### Entries provided

____

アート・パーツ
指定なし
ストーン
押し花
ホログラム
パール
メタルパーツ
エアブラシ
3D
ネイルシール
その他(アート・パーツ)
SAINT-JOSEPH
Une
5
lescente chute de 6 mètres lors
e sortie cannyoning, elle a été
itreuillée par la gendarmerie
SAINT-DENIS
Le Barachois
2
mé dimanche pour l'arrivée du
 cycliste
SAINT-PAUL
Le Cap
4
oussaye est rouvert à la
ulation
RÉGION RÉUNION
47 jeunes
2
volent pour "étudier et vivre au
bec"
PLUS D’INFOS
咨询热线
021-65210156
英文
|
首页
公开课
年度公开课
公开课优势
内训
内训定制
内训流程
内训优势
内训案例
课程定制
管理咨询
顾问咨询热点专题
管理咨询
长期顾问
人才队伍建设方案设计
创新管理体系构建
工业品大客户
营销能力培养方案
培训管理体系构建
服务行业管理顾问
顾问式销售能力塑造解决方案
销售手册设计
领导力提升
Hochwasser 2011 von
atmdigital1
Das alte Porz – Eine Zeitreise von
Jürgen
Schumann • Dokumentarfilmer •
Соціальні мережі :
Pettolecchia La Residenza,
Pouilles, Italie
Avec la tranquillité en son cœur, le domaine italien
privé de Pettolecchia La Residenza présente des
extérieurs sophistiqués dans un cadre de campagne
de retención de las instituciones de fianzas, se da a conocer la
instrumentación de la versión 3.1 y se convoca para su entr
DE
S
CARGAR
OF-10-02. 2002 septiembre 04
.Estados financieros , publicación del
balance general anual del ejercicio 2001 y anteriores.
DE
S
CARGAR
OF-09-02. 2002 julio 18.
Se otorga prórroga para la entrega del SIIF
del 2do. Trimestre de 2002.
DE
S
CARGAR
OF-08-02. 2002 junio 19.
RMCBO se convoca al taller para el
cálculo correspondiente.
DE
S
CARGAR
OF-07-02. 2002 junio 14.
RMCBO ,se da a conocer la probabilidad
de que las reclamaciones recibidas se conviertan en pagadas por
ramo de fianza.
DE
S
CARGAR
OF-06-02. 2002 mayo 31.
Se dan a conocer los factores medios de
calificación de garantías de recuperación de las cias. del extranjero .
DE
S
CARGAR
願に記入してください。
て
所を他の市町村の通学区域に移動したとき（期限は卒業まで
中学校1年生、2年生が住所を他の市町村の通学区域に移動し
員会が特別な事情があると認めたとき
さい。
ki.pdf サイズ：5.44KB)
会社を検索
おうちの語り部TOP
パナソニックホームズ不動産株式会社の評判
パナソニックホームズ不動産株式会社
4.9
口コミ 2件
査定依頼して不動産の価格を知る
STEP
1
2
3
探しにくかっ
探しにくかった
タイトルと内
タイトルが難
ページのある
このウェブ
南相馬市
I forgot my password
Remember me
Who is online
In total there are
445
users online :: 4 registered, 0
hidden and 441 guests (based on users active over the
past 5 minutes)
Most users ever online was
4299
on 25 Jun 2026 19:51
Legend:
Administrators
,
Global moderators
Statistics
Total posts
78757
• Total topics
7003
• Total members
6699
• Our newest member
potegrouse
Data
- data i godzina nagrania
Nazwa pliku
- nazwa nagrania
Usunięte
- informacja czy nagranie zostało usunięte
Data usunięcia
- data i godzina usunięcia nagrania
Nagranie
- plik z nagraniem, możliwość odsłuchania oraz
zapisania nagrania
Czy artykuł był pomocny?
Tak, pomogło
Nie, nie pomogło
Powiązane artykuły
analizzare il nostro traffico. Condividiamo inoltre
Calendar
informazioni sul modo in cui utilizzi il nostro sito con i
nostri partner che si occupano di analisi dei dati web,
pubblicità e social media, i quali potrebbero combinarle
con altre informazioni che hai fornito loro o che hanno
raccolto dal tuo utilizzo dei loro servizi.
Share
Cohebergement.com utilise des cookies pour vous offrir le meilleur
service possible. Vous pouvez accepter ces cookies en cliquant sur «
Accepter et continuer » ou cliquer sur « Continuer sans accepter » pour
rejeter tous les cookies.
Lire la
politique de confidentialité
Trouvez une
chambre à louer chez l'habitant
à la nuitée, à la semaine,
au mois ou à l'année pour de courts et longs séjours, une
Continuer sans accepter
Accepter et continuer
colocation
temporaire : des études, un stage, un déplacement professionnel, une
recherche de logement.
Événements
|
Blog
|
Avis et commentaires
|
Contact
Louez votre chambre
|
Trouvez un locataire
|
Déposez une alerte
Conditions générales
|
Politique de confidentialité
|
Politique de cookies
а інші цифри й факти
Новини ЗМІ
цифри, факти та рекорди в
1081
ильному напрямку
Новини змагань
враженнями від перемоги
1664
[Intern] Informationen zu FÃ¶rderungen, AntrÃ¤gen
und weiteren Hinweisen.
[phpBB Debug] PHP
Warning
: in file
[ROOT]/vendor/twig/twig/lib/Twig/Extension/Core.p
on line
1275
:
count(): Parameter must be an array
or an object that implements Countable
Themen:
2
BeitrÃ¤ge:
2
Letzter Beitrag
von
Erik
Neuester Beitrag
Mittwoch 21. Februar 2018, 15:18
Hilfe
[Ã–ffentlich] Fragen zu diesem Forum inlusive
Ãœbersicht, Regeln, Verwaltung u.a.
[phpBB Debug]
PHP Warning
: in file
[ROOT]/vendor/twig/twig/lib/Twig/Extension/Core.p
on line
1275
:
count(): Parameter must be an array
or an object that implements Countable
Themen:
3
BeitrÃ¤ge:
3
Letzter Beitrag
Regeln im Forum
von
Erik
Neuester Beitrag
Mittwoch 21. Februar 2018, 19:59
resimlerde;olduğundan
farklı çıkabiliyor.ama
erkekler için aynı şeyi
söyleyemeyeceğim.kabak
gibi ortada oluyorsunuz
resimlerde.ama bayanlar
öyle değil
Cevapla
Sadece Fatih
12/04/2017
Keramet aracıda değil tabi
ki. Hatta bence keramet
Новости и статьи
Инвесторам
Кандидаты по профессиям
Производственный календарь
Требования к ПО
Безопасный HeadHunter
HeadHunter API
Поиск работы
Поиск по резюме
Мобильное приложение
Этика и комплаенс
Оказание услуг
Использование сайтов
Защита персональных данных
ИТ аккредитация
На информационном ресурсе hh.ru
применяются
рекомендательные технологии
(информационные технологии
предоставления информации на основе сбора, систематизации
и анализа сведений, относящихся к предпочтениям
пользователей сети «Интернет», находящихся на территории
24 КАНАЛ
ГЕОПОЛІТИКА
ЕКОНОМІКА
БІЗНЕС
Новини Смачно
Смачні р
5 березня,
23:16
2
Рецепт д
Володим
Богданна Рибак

____

### Instruction
Rewrite every entry above, replacing "CARGAR" with "BAJAR" wherever it appears and keeping everything else the same.

### Response below
アート・パーツ
指定なし
ストーン
押し花
ホログラム
パール
メタルパーツ
エアブラシ
3D
ネイルシール
その他(アート・パーツ)
SAINT-JOSEPH
Une
5
lescente chute de 6 mètres lors
e sortie cannyoning, elle a été
itreuillée par la gendarmerie
SAINT-DENIS
Le Barachois
2
mé dimanche pour l'arrivée du
 cycliste
SAINT-PAUL
Le Cap
4
oussaye est rouvert à la
ulation
RÉGION RÉUNION
47 jeunes
2
volent pour "étudier et vivre au
bec"
PLUS D’INFOS
咨询热线
021-65210156
英文
|
首页
公开课
年度公开课
公开课优势
内训
内训定制
内训流程
内训优势
内训案例
课程定制
管理咨询
顾问咨询热点专题
管理咨询
长期顾问
人才队伍建设方案设计
创新管理体系构建
工业品大客户
营销能力培养方案
培训管理体系构建
服务行业管理顾问
顾问式销售能力塑造解决方案
销售手册设计
领导力提升
Hochwasser 2011 von
atmdigital1
Das alte Porz – Eine Zeitreise von
Jürgen
Schumann • Dokumentarfilmer •
Соціальні мережі :
Pettolecchia La Residenza,
Pouilles, Italie
Avec la tranquillité en son cœur, le domaine italien
privé de Pettolecchia La Residenza présente des
extérieurs sophistiqués dans un cadre de campagne
de retención de las instituciones de fianzas, se da a conocer la
instrumentación de la versión 3.1 y se convoca para su entr
DE
S
BAJAR
OF-10-02. 2002 septiembre 04
.Estados financieros , publicación del
balance general anual del ejercicio 2001 y anteriores.
DE
S
BAJAR
OF-09-02. 2002 julio 18.
Se otorga prórroga para la entrega del SIIF
del 2do. Trimestre de 2002.
DE
S
BAJAR
OF-08-02. 2002 junio 19.
RMCBO se convoca al taller para el
cálculo correspondiente.
DE
S
BAJAR
OF-07-02. 2002 junio 14.
RMCBO ,se da a conocer la probabilidad
de que las reclamaciones recibidas se conviertan en pagadas por
ramo de fianza.
DE
S
BAJAR
OF-06-02. 2002 mayo 31.
Se dan a conocer los factores medios de
calificación de garantías de recuperación de las cias. del extranjero .
DE
S
BAJAR
願に記入してください。
て
所を他の市町村の通学区域に移動したとき（期限は卒業まで
中学校1年生、2年生が住所を他の市町村の通学区域に移動し
員会が特別な事情があると認めたとき
さい。
ki.pdf サイズ：5.44KB)
会社を検索
おうちの語り部TOP
パナソニックホームズ不動産株式会社の評判
パナソニックホームズ不動産株式会社
4.9
口コミ 2件
査定依頼して不動産の価格を知る
STEP
1
2
3
探しにくかっ
探しにくかった
タイトルと内
タイトルが難
ページのある
このウェブ
南相馬市
I forgot my password
Remember me
Who is online
In total there are
445
users online :: 4 registered, 0
hidden and 441 guests (based on users active over the
past 5 minutes)
Most users ever online was
4299
on 25 Jun 2026 19:51
Legend:
Administrators
,
Global moderators
Statistics
Total posts
78757
• Total topics
7003
• Total members
6699
• Our newest member
potegrouse
Data
- data i godzina nagrania
Nazwa pliku
- nazwa nagrania
Usunięte
- informacja czy nagranie zostało usunięte
Data usunięcia
- data i godzina usunięcia nagrania
Nagranie
- plik z nagraniem, możliwość odsłuchania oraz
zapisania nagrania
Czy artykuł był pomocny?
Tak, pomogło
Nie, nie pomogło
Powiązane artykuły
analizzare il nostro traffico. Condividiamo inoltre
Calendar
informazioni sul modo in cui utilizzi il nostro sito con i
nostri partner che si occupano di analisi dei dati web,
pubblicità e social media, i quali potrebbero combinarle
con altre informazioni che hai fornito loro o che hanno
raccolto dal tuo utilizzo dei loro servizi.
Share
Cohebergement.com utilise des cookies pour vous offrir le meilleur
service possible. Vous pouvez accepter ces cookies en cliquant sur «
Accepter et continuer » ou cliquer sur « Continuer sans accepter » pour
rejeter tous les cookies.
Lire la
politique de confidentialité
Trouvez une
chambre à louer chez l'habitant
à la nuitée, à la semaine,
au mois ou à l'année pour de courts et longs séjours, une
Continuer sans accepter
Accepter et continuer
colocation
temporaire : des études, un stage, un déplacement professionnel, une
recherche de logement.
Événements
|
Blog
|
Avis et commentaires
|
Contact
Louez votre chambre
|
Trouvez un locataire
|
Déposez une alerte
Conditions générales
|
Politique de confidentialité
|
Politique de cookies
а інші цифри й факти
Новини ЗМІ
цифри, факти та рекорди в
1081
ильному напрямку
Новини змагань
враженнями від перемоги
1664
[Intern] Informationen zu FÃ¶rderungen, AntrÃ¤gen
und weiteren Hinweisen.
[phpBB Debug] PHP
Warning
: in file
[ROOT]/vendor/twig/twig/lib/Twig/Extension/Core.p
on line
1275
:
count(): Parameter must be an array
or an object that implements Countable
Themen:
2
BeitrÃ¤ge:
2
Letzter Beitrag
von
Erik
Neuester Beitrag
Mittwoch 21. Februar 2018, 15:18
Hilfe
[Ã–ffentlich] Fragen zu diesem Forum inlusive
Ãœbersicht, Regeln, Verwaltung u.a.
[phpBB Debug]
PHP Warning
: in file
[ROOT]/vendor/twig/twig/lib/Twig/Extension/Core.p
on line
1275
:
count(): Parameter must be an array
or an object that implements Countable
Themen:
3
BeitrÃ¤ge:
3
Letzter Beitrag
Regeln im Forum
von
Erik
Neuester Beitrag
Mittwoch 21. Februar 2018, 19:59
resimlerde;olduğundan
farklı çıkabiliyor.ama
erkekler için aynı şeyi
söyleyemeyeceğim.kabak
gibi ortada oluyorsunuz
resimlerde.ama bayanlar
öyle değil
Cevapla
Sadece Fatih
12/04/2017
Keramet aracıda değil tabi
ki. Hatta bence keramet
Новости и статьи
Инвесторам
Кандидаты по профессиям
Производственный календарь
Требования к ПО
Безопасный HeadHunter
HeadHunter API
Поиск работы
Поиск по резюме
Мобильное приложение
Этика и комплаенс
Оказание услуг
Использование сайтов
Защита персональных данных
ИТ аккредитация
На информационном ресурсе hh.ru
применяются
рекомендательные технологии
(информационные технологии
предоставления информации на основе сбора, систематизации
и анализа сведений, относящихся к предпочтениям
пользователей сети «Интернет», находящихся на территории
24 КАНАЛ
ГЕОПОЛІТИКА
ЕКОНОМІКА
БІЗНЕС
Новини Смачно
Смачні р
5 березня,
23:16
2
Рецепт д
Володим
Богданна Рибак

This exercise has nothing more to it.